Back home, Madame Realism surrounded herself with the familiar: her cat, cheese, beer, the television. She turned it on, a public service broadcast which just happened to be about investing in art. She sat up in bed, dislodging her sleeping cat from her lap, and moved closer to the set. The host asked the art-as-investment expert: “The oldest cliché in your business is, ‘I don’t know anything about art, but I know what I like.’ You’ve suggested that that attitude is a sure loser for an investor in art.” “Exactly,” answered the expert. “The word is appreciation. I don’t care what you like, if you don’t learn how to appreciate art, you’ll never become a collector.” The host smiled and said, “If you don’t appreciate art, it won’t appreciate for you.” “Exactly,” said the expert.

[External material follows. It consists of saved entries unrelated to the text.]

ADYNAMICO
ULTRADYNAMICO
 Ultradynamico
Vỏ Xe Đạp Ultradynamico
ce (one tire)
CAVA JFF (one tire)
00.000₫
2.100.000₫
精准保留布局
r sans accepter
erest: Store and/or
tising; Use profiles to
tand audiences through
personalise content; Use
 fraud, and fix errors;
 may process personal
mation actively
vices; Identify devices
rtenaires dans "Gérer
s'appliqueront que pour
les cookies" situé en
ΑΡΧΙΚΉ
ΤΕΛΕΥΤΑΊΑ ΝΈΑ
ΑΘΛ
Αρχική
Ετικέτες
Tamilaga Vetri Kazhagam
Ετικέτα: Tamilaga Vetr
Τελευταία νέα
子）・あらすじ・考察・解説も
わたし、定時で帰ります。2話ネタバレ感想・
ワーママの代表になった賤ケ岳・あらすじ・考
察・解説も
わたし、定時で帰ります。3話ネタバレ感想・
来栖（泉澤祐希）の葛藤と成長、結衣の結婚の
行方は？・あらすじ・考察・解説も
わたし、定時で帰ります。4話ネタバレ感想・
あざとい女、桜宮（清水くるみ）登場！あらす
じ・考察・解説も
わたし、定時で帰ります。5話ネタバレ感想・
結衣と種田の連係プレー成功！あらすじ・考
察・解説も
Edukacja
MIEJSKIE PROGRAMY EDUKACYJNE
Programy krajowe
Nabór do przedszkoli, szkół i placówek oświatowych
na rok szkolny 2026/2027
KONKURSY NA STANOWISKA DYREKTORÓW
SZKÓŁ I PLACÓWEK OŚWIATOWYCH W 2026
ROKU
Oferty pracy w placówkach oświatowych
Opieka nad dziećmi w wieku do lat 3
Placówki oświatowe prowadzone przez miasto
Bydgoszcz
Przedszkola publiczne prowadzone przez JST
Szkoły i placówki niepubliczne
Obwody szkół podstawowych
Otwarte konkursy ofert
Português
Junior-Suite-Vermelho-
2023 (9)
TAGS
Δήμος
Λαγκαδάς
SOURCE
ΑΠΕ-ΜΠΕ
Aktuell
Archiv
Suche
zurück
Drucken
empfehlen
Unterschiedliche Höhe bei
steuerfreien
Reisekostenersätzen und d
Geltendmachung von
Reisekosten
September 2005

Madame Realism switched to another channel and turned the
sound off. Her cat returned to her lap and she fixed the reading lamp as best she could. Often it burned into the top of her head and gave her headaches. Robert Scull had just died, an art collector of some notoriety. When asked, it was reported in his obituary, if “he bought art for investment and social climbing, Mr. Scull responded, ‘It’s all true. I’d rather use art to climb than anything else.’” Madame Realism put the paper down and the day’s words and phrases bounced in front of her eyes. She turned off the light, got comfortable and fell into a deep natural sleep, undisturbed even by the screams in the street.